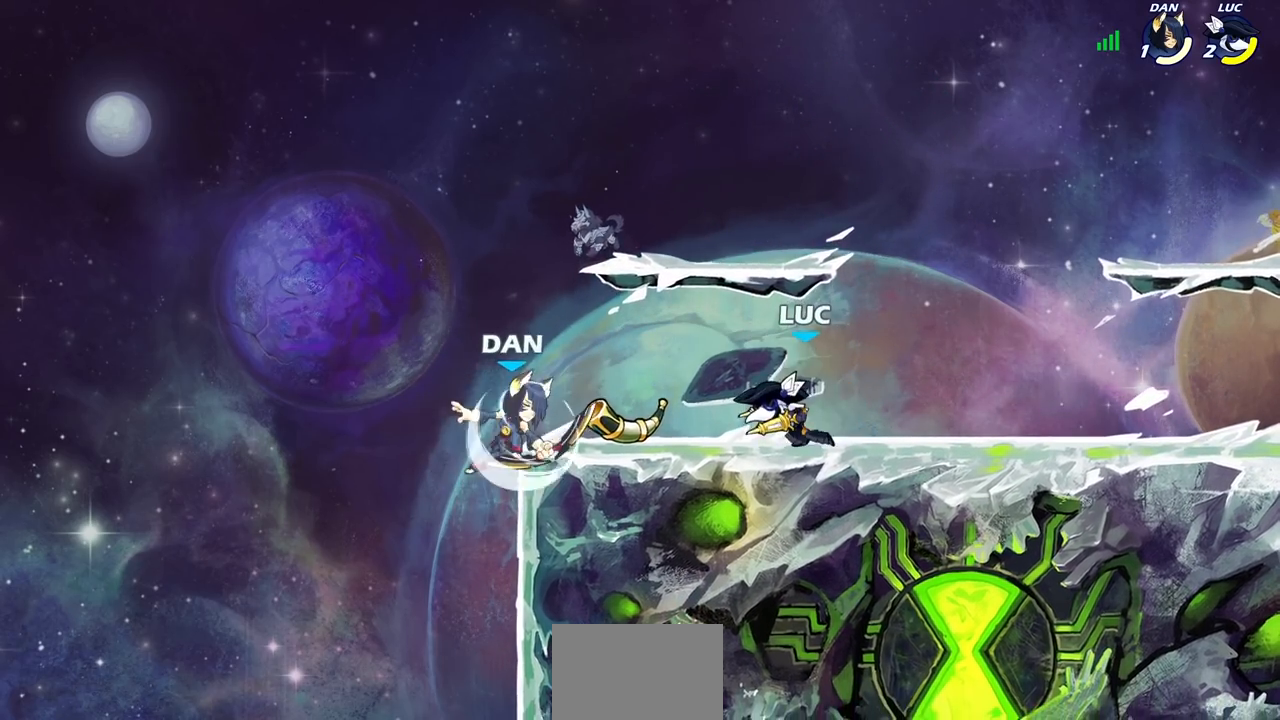
{"buttons": ["SQUARE"], "left_stick": "center", "right_stick": "center", "events": [[50, "left_stick", "center"], [100, "R2", "up"], [100, "SQUARE", "down"], [200, "SQUARE", "up"], [267, "SQUARE", "down"], [367, "SQUARE", "up"], [433, "SQUARE", "down"]]}
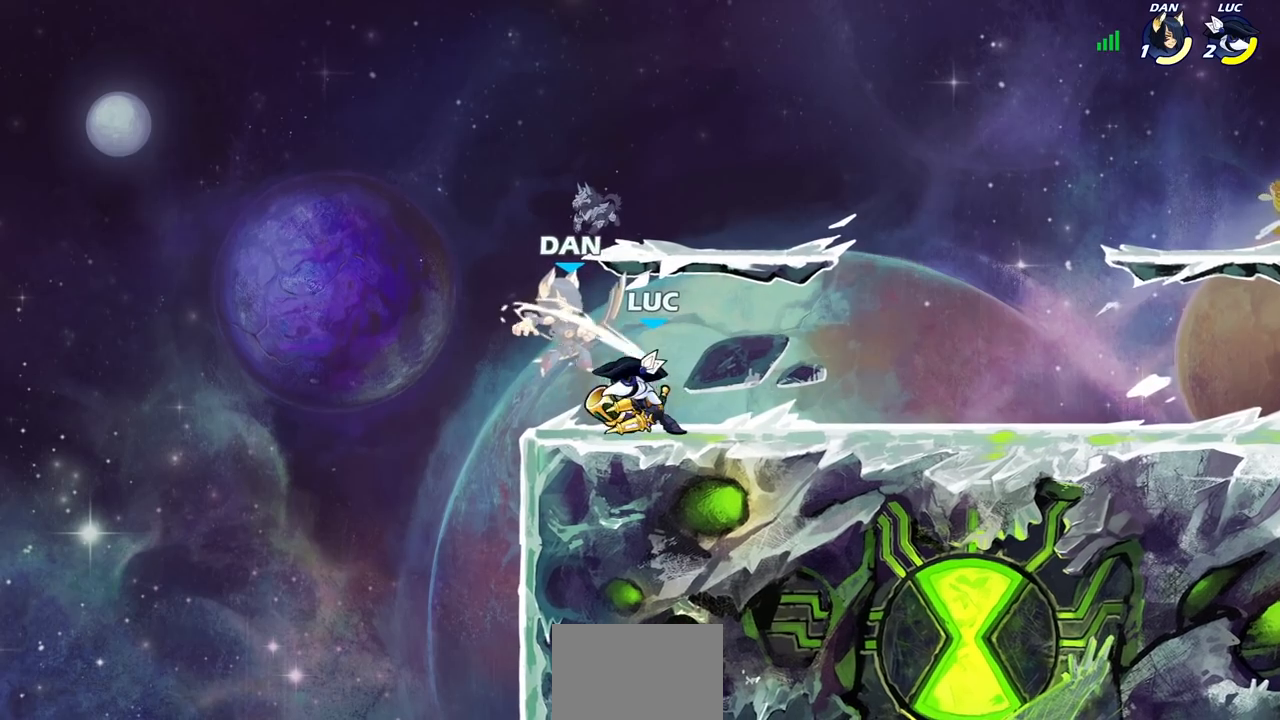
{"buttons": [], "left_stick": "center", "right_stick": "center", "events": [[17, "SQUARE", "up"], [100, "SQUARE", "down"], [183, "SQUARE", "up"], [217, "left_stick", "down"], [283, "SQUARE", "down"], [400, "SQUARE", "up"], [417, "left_stick", "center"]]}
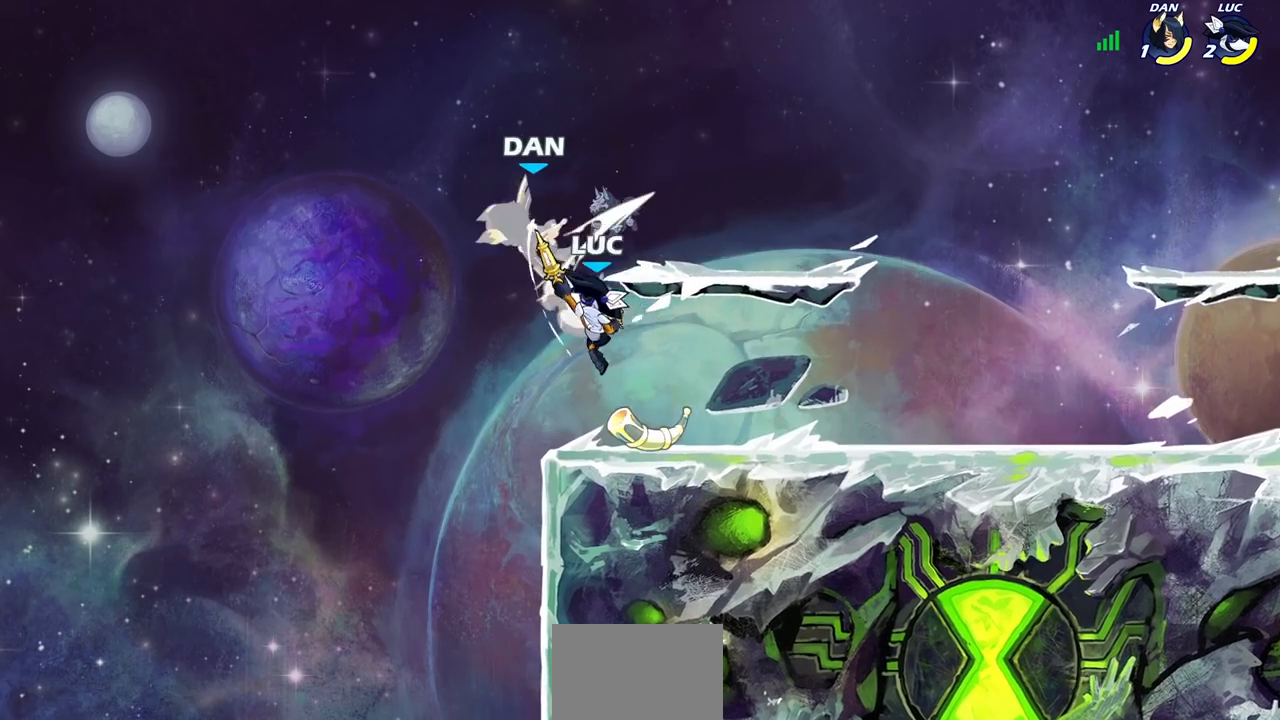
{"buttons": [], "left_stick": "up-left", "right_stick": "center", "events": [[83, "left_stick", "right"], [500, "left_stick", "up-left"]]}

+--

**Try it:** Every line of the material should be repeated precisely; pictures are to be excluded.

**Output for this exercise:**
{"buttons": ["SQUARE"], "left_stick": "center", "right_stick": "center", "events": [[50, "left_stick", "center"], [100, "R2", "up"], [100, "SQUARE", "down"], [200, "SQUARE", "up"], [267, "SQUARE", "down"], [367, "SQUARE", "up"], [433, "SQUARE", "down"]]}
{"buttons": [], "left_stick": "center", "right_stick": "center", "events": [[17, "SQUARE", "up"], [100, "SQUARE", "down"], [183, "SQUARE", "up"], [217, "left_stick", "down"], [283, "SQUARE", "down"], [400, "SQUARE", "up"], [417, "left_stick", "center"]]}
{"buttons": [], "left_stick": "up-left", "right_stick": "center", "events": [[83, "left_stick", "right"], [500, "left_stick", "up-left"]]}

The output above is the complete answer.